Your task: Once the line with "La représentation" is found in the data, output it and each following line exactly, up to and including the line with "l’Institut)", and nothing before or after.

Data shown:
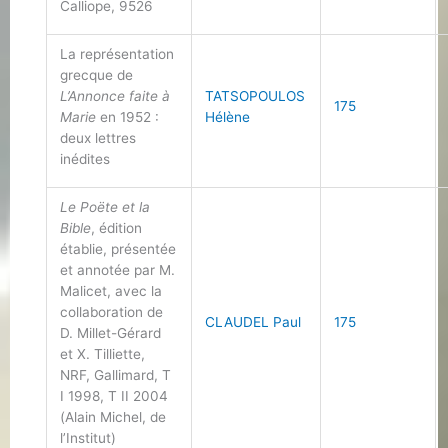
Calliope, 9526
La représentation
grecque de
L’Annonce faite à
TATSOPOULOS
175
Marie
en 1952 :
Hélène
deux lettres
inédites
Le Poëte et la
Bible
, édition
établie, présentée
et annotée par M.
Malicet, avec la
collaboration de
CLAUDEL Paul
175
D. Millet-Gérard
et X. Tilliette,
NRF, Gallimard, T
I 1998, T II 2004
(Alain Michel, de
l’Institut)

--

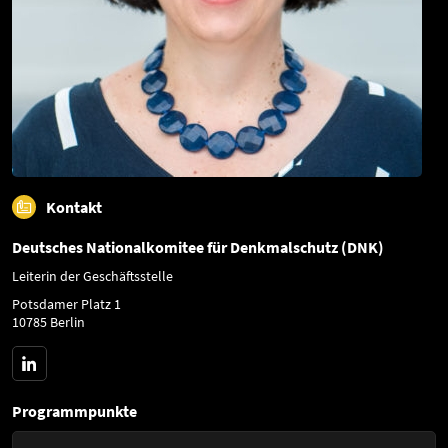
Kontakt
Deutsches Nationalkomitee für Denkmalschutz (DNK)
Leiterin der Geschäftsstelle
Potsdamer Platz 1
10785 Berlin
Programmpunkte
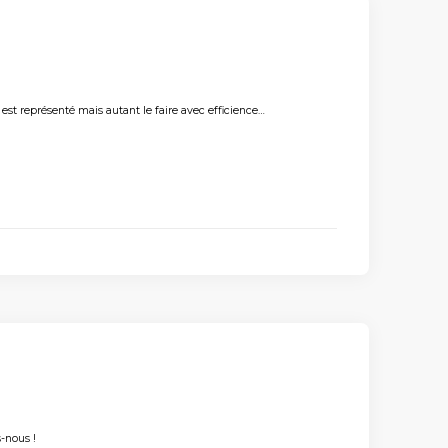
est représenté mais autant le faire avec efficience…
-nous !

* * *

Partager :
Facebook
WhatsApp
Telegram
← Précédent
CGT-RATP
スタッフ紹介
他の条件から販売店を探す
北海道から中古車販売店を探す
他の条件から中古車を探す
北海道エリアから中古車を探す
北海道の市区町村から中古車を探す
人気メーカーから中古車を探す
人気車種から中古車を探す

Response to the task:
La représentation
grecque de
L’Annonce faite à
TATSOPOULOS
175
Marie
en 1952 :
Hélène
deux lettres
inédites
Le Poëte et la
Bible
, édition
établie, présentée
et annotée par M.
Malicet, avec la
collaboration de
CLAUDEL Paul
175
D. Millet-Gérard
et X. Tilliette,
NRF, Gallimard, T
I 1998, T II 2004
(Alain Michel, de
l’Institut)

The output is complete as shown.